For Chalcogenide glass, however, as the interlayer, practical levels of brightness of over 80 fL with efficiencies of 0.01-0.02% W/W have been achieved. Contrast ratios of 14:1 have been reported for 50 fL brightness, in ambient light conditions of 100 fL.

The panel shown in FIG. 2 is identical to that shown in FIG. 1 (and like reference numbers have been used to indicated like parts) with the exception that the rear electrodes 7 have been omitted and the powder layer 6 has been formed into discrete ridges 8 separated by furrows or grooves 9. An electrical connection (not shown) is made to each of the ridges 8 of the powder layer 5.

The embodiment shown in FIG. 2 is intended for multiplex addressing on an X-Y matrix and so transparent electrode film 2 is formed in strips running perpendicular to (or intersecting) the furrows 9.

The black interlayer 5 may be conductive, semi-conductive or insulating and if conductive, the grooves 9 should of course extend through the interlayer. The same may be true if the interlayer is semi-conductive but this depends on the conductivity of the layer concerned.

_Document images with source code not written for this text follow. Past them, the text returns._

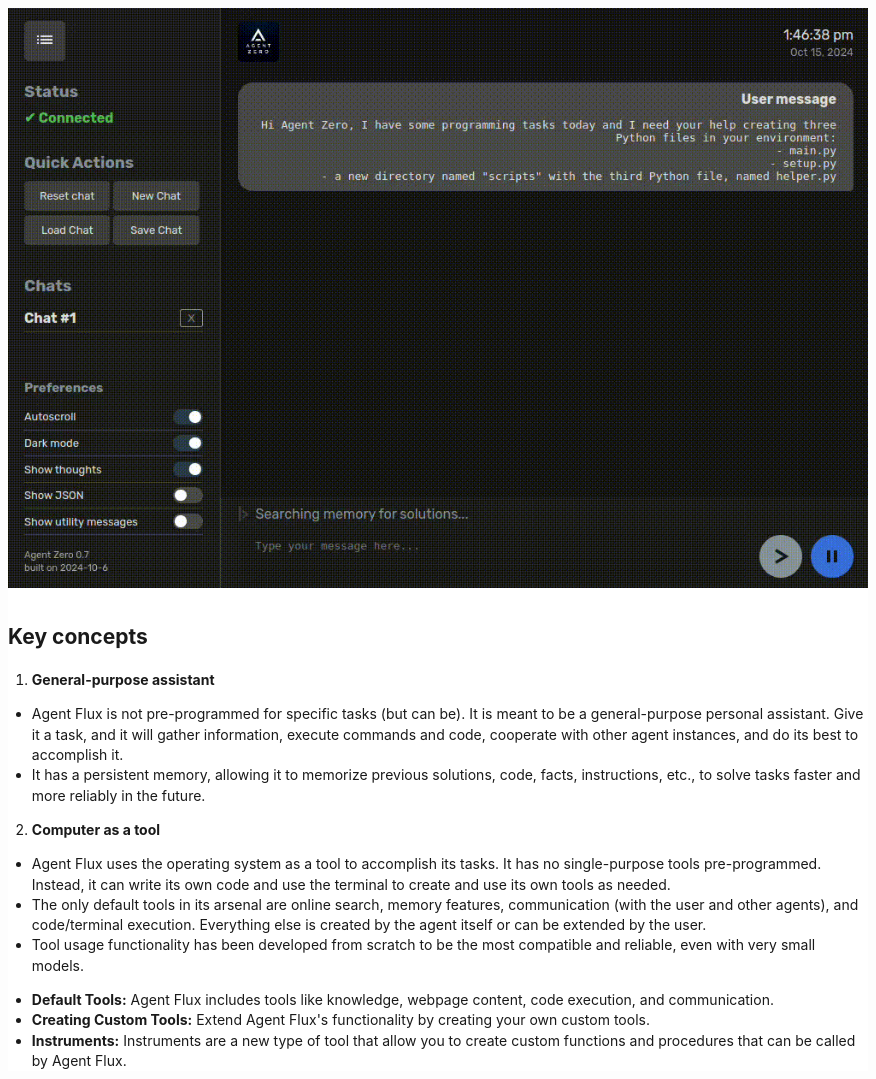 ![Web UI](/docs/res/win_webui2.gif)

## Key concepts
1. **General-purpose assistant**
- Agent Flux is not pre-programmed for specific tasks (but can be). It is meant to be a general-purpose personal assistant. Give it a task, and it will gather information, execute commands and code, cooperate with other agent instances, and do its best to accomplish it.
- It has a persistent memory, allowing it to memorize previous solutions, code, facts, instructions, etc., to solve tasks faster and more reliably in the future.

2. **Computer as a tool**
- Agent Flux uses the operating system as a tool to accomplish its tasks. It has no single-purpose tools pre-programmed. Instead, it can write its own code and use the terminal to create and use its own tools as needed.
- The only default tools in its arsenal are online search, memory features, communication (with the user and other agents), and code/terminal execution. Everything else is created by the agent itself or can be extended by the user.
- Tool usage functionality has been developed from scratch to be the most compatible and reliable, even with very small models.

* **Default Tools:** Agent Flux includes tools like knowledge, webpage content, code execution, and communication. 
* **Creating Custom Tools:**  Extend Agent Flux's functionality by creating your own custom tools.
* **Instruments:**  Instruments are a new type of tool that allow you to create custom functions and procedures that can be called by Agent Flux.
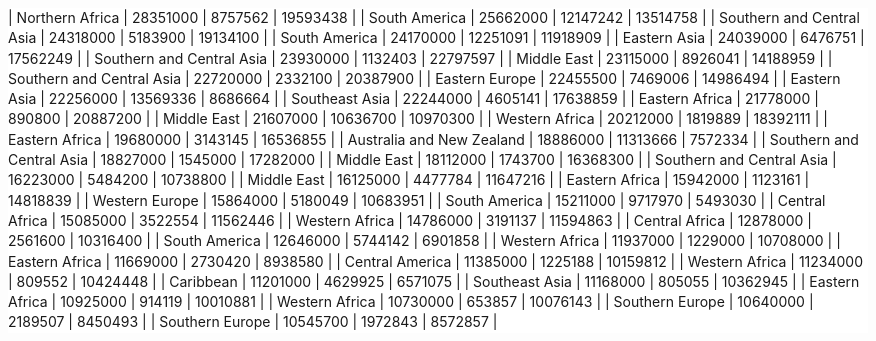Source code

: | Northern Africa | 28351000 | 8757562 | 19593438 |
| South America | 25662000 | 12147242 | 13514758 |
| Southern and Central Asia | 24318000 | 5183900 | 19134100 |
| South America | 24170000 | 12251091 | 11918909 |
| Eastern Asia | 24039000 | 6476751 | 17562249 |
| Southern and Central Asia | 23930000 | 1132403 | 22797597 |
| Middle East | 23115000 | 8926041 | 14188959 |
| Southern and Central Asia | 22720000 | 2332100 | 20387900 |
| Eastern Europe | 22455500 | 7469006 | 14986494 |
| Eastern Asia | 22256000 | 13569336 | 8686664 |
| Southeast Asia | 22244000 | 4605141 | 17638859 |
| Eastern Africa | 21778000 | 890800 | 20887200 |
| Middle East | 21607000 | 10636700 | 10970300 |
| Western Africa | 20212000 | 1819889 | 18392111 |
| Eastern Africa | 19680000 | 3143145 | 16536855 |
| Australia and New Zealand | 18886000 | 11313666 | 7572334 |
| Southern and Central Asia | 18827000 | 1545000 | 17282000 |
| Middle East | 18112000 | 1743700 | 16368300 |
| Southern and Central Asia | 16223000 | 5484200 | 10738800 |
| Middle East | 16125000 | 4477784 | 11647216 |
| Eastern Africa | 15942000 | 1123161 | 14818839 |
| Western Europe | 15864000 | 5180049 | 10683951 |
| South America | 15211000 | 9717970 | 5493030 |
| Central Africa | 15085000 | 3522554 | 11562446 |
| Western Africa | 14786000 | 3191137 | 11594863 |
| Central Africa | 12878000 | 2561600 | 10316400 |
| South America | 12646000 | 5744142 | 6901858 |
| Western Africa | 11937000 | 1229000 | 10708000 |
| Eastern Africa | 11669000 | 2730420 | 8938580 |
| Central America | 11385000 | 1225188 | 10159812 |
| Western Africa | 11234000 | 809552 | 10424448 |
| Caribbean | 11201000 | 4629925 | 6571075 |
| Southeast Asia | 11168000 | 805055 | 10362945 |
| Eastern Africa | 10925000 | 914119 | 10010881 |
| Western Africa | 10730000 | 653857 | 10076143 |
| Southern Europe | 10640000 | 2189507 | 8450493 |
| Southern Europe | 10545700 | 1972843 | 8572857 |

The interlayer 5 may be made of a material that has self-healing properties, i.e. a material that changes conductivity in response to applied voltage, but this is not necessary since the control powder layer 6 can act through the interlayer 5 to provide these properties. In this case, the interlayer must be sufficiently thin to allow the control layer 6 to act through the interlayer but not so thin as to mean that the interlayer loses its dark colour.

Claims

1. An electroluminescent phosphor panel suitable for both undirectional and alternating voltage operations comprising, in serial order, a transparent electrically insulating substrate, a transparent first electrode film, a first thin film layer of semi-insulating self-activated or activator-doped phosphor, a second layer of black or dark coloured, electrically resistive material, and a third layer comprising an electrically conducting powder control layer, the said second layer having an average thickness of less than 1 micron and effective to provide contrast enhancement and to allow injection of electrons thereacross from said powder control layer into said first thin film layer.

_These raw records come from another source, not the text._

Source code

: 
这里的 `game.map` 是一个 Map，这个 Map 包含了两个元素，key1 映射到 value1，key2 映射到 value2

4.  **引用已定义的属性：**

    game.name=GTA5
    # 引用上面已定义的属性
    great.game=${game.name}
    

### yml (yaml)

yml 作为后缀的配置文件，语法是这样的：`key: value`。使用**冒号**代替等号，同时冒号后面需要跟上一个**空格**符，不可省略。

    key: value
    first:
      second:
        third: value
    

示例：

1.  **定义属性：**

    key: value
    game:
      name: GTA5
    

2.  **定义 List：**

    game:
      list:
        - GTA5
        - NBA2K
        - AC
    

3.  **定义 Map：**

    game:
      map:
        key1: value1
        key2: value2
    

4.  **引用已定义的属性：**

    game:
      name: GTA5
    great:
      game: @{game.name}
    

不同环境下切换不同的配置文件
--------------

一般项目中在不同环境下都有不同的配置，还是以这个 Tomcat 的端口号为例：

2. A panel according to claim 1 and wherein said second layer comprises a material selected from the group consisting of ZnTe, CdTe, CdSe, Chalcogenide glass and Sb.sub.2 S.sub.3.

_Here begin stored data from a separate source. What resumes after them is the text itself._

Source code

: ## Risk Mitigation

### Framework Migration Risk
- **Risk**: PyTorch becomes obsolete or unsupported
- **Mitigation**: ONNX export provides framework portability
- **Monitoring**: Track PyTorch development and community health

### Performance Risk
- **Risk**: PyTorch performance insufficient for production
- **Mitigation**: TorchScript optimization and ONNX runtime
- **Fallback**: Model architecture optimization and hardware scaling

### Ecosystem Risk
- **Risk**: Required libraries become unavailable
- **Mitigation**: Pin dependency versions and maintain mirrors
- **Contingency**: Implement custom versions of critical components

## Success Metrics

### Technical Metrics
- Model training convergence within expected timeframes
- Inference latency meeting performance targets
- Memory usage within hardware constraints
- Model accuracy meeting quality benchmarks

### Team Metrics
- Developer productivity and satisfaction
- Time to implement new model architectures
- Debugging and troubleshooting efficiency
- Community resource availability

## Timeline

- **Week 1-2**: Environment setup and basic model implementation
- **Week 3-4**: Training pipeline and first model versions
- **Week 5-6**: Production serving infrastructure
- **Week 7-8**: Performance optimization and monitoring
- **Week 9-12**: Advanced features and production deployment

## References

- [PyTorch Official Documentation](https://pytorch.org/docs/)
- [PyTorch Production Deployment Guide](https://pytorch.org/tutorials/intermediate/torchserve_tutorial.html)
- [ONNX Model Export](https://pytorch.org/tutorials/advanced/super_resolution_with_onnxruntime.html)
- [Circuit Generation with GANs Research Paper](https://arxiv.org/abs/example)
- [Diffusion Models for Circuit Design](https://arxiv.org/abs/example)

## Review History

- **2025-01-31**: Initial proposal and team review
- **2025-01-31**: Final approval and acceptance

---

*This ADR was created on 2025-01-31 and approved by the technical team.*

3. A panel according to claim 1 which further comprises a second electrode film in contact with the side of the third layer remote from the substrate.

4. A panel according to claim 1, wherein said second layer is a thin film layer.

5. A panel according to claim 1, wherein the powder of the third layer is selected from the group consisting of transition metal oxides, transition metal sulfides, rare earth metal oxides and rare earth metal sulfides.

6. A panel according to claim 1, wherein the powder of the third layer is selected from the metal chalcogenides.

7. A panel according to claim 1, wherein the powder of the third layer is selected from metal oxides.

8. A panel according to claim 1, wherein the powder of the third layer is selected from metal sulfides.

9. A panel according to claim 1, wherein the powder of the third layer is selected from the group consisting of PbS, PbO, CuO, MnO.sub.2, Tb.sub.4 O.sub.7, Eu.sub.2 O.sub.3, PrO.sub.2 and Ce.sub.2 S.sub.3.

10. A panel according to claim 1, wherein the powder of the third layer is selected from the group consisting of non-emitting phosphor materials and non-activator-doped phosphor materials.

11. A panel according to claim 1, wherein the band gap of the third layer is less than 2 eV.

12. A panel according to claim 1, wherein the band gap of the third layer is less than 1.8 eV.

13. A panel according to claim 1, wherein the third layer is composed of discrete ridges separated from each other by furrows.